======== SUPPLIED RECORDS ========
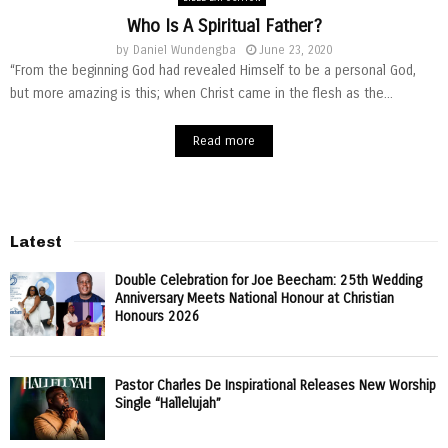
Who Is A Spiritual Father?
by
Daniel Wundengba
June 23, 2020
“From the beginning God had revealed Himself to be a personal God,
but more amazing is this; when Christ came in the flesh as the...
Read more
Latest
Double Celebration for Joe Beecham: 25th Wedding
Anniversary Meets National Honour at Christian
Honours 2026
Pastor Charles De Inspirational Releases New Worship
Single “Hallelujah”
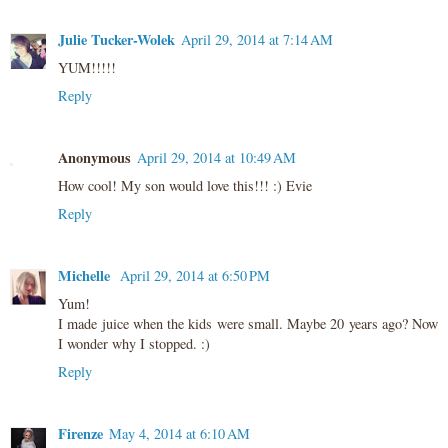
Julie Tucker-Wolek
April 29, 2014 at 7:14 AM
YUM!!!!!
Reply
Anonymous
April 29, 2014 at 10:49 AM
How cool! My son would love this!!! :) Evie
Reply
Michelle
April 29, 2014 at 6:50 PM
Yum!
I made juice when the kids were small. Maybe 20 years ago? Now
I wonder why I stopped. :)
Reply
Firenze
May 4, 2014 at 6:10 AM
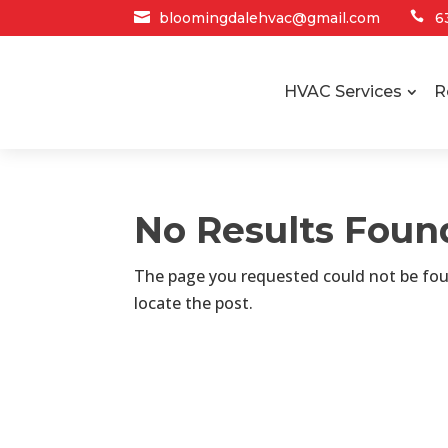

bloomingdalehvac@gmail.com

6
HVAC Services
R
No Results Foun
The page you requested could not be foun
locate the post.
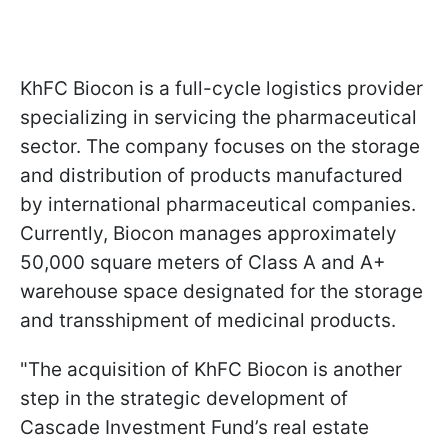
KhFC Biocon is a full-cycle logistics provider
specializing in servicing the pharmaceutical
sector. The company focuses on the storage
and distribution of products manufactured
by international pharmaceutical companies.
Currently, Biocon manages approximately
50,000 square meters of Class A and A+
warehouse space designated for the storage
and transshipment of medicinal products.
"The acquisition of KhFC Biocon is another
step in the strategic development of
Cascade Investment Fund’s real estate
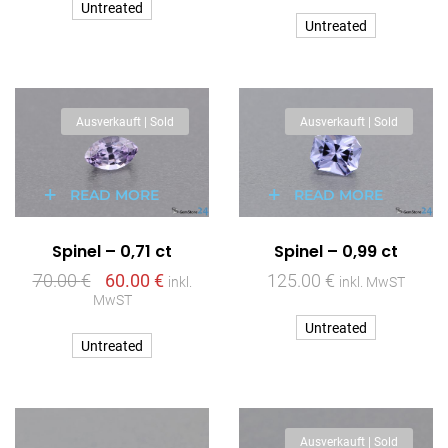
Untreated
Untreated
Ausverkauft | Sold
Ausverkauft | Sold
READ MORE
READ MORE
Spinel – 0,71 ct
Spinel – 0,99 ct
70.00
€
60.00
€
125.00
€
inkl.
inkl. MwST
MwST
Untreated
Untreated
Ausverkauft | Sold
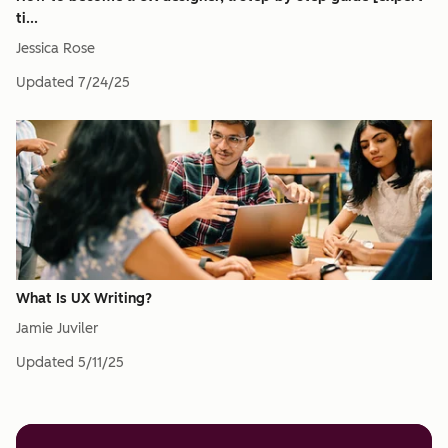
ti...
Jessica Rose
Updated
7/24/25
What Is UX Writing?
Jamie Juviler
Updated
5/11/25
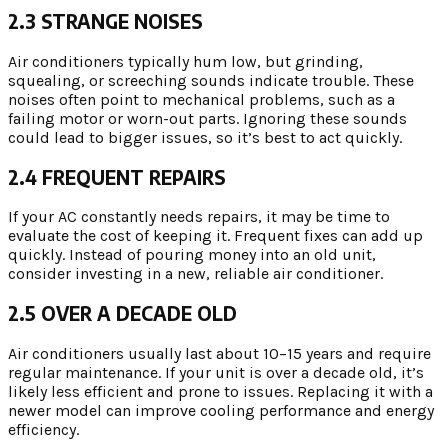
2.3 STRANGE NOISES
Air conditioners typically hum low, but grinding,
squealing, or screeching sounds indicate trouble. These
noises often point to mechanical problems, such as a
failing motor or worn-out parts. Ignoring these sounds
could lead to bigger issues, so it’s best to act quickly.
2.4 FREQUENT REPAIRS
If your AC constantly needs repairs, it may be time to
evaluate the cost of keeping it. Frequent fixes can add up
quickly. Instead of pouring money into an old unit,
consider investing in a new, reliable air conditioner.
2.5 OVER A DECADE OLD
Air conditioners usually last about 10–15 years and require
regular maintenance. If your unit is over a decade old, it’s
likely less efficient and prone to issues. Replacing it with a
newer model can improve cooling performance and energy
efficiency.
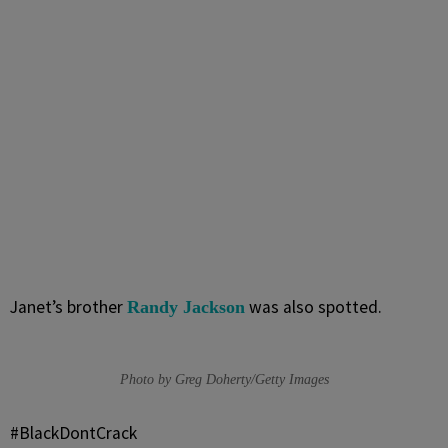
Janet’s brother
was also spotted.
Randy Jackson
Photo by Greg Doherty/Getty Images
#BlackDontCrack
========
* WORK TO COMPLETE *
Apply a filter for "April" to the data above, then copy each line that matches.

* TASK ANSWER *
April 29, 2014 at 7:14 AM
April 29, 2014 at 10:49 AM
April 29, 2014 at 6:50 PM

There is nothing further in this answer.